__ACTIVITY__
All entries below must be output word for word, and the pictures left behind.

__DATA PROVIDED__
---

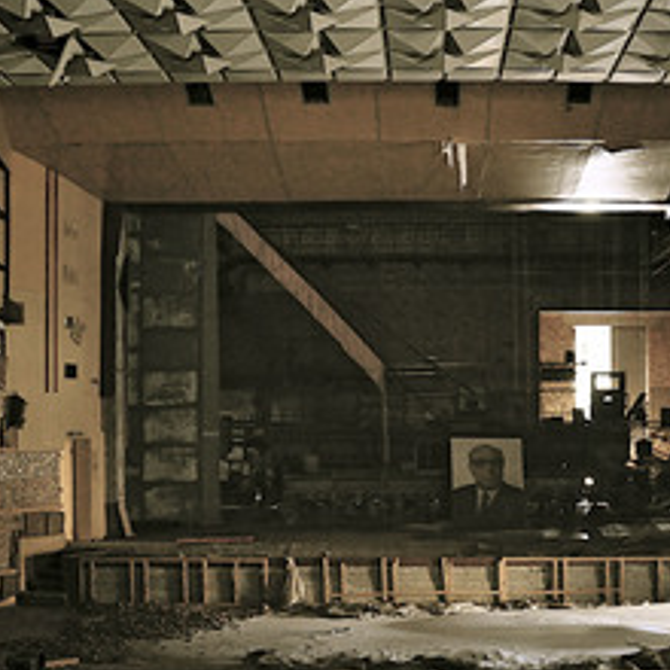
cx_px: 432
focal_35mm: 47
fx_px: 1029
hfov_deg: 35.8
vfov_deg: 35.7
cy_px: 454
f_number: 4.5
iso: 3200
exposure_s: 1/60
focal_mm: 18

---

__EXERCISE RESPONSE__
cx_px: 432
focal_35mm: 47
fx_px: 1029
hfov_deg: 35.8
vfov_deg: 35.7
cy_px: 454
f_number: 4.5
iso: 3200
exposure_s: 1/60
focal_mm: 18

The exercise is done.